WORK TO COMPLETE:
The entries that follow must be given again exactly, with the pictures excluded.

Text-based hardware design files
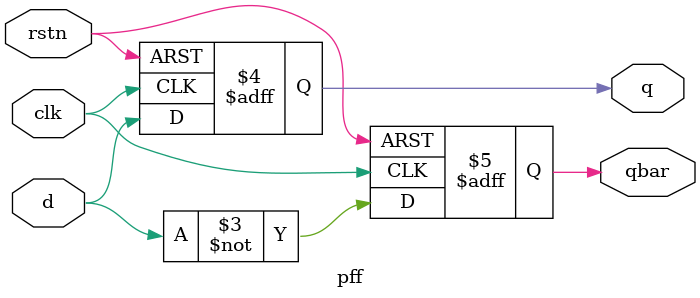
<source format=v>
module pff #(parameter FF_TYPE = "DFF") ( d, rstn, clk, q, qbar);
    input d, rstn, clk;
    output reg q, qbar;
    always @(posedge clk or negedge rstn) begin
       // qbar = ~q; Error: should'n mix between "=" and "<=" in the same always block
        if (~rstn)begin
            q <= 1'b0;
            qbar <=1;
            end
        else begin
            if (FF_TYPE == "DFF")begin
                q <= d;
                qbar <= ~d;
            end 
            else if (FF_TYPE == "TFF" && d)begin
                q <= ~q;
                qbar <= ~qbar;
                end
        end
    end

endmodule

</source>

OUTPUT BELOW:
<source format=v>
module pff #(parameter FF_TYPE = "DFF") ( d, rstn, clk, q, qbar);
    input d, rstn, clk;
    output reg q, qbar;
    always @(posedge clk or negedge rstn) begin
       // qbar = ~q; Error: should'n mix between "=" and "<=" in the same always block
        if (~rstn)begin
            q <= 1'b0;
            qbar <=1;
            end
        else begin
            if (FF_TYPE == "DFF")begin
                q <= d;
                qbar <= ~d;
            end 
            else if (FF_TYPE == "TFF" && d)begin
                q <= ~q;
                qbar <= ~qbar;
                end
        end
    end

endmodule

</source>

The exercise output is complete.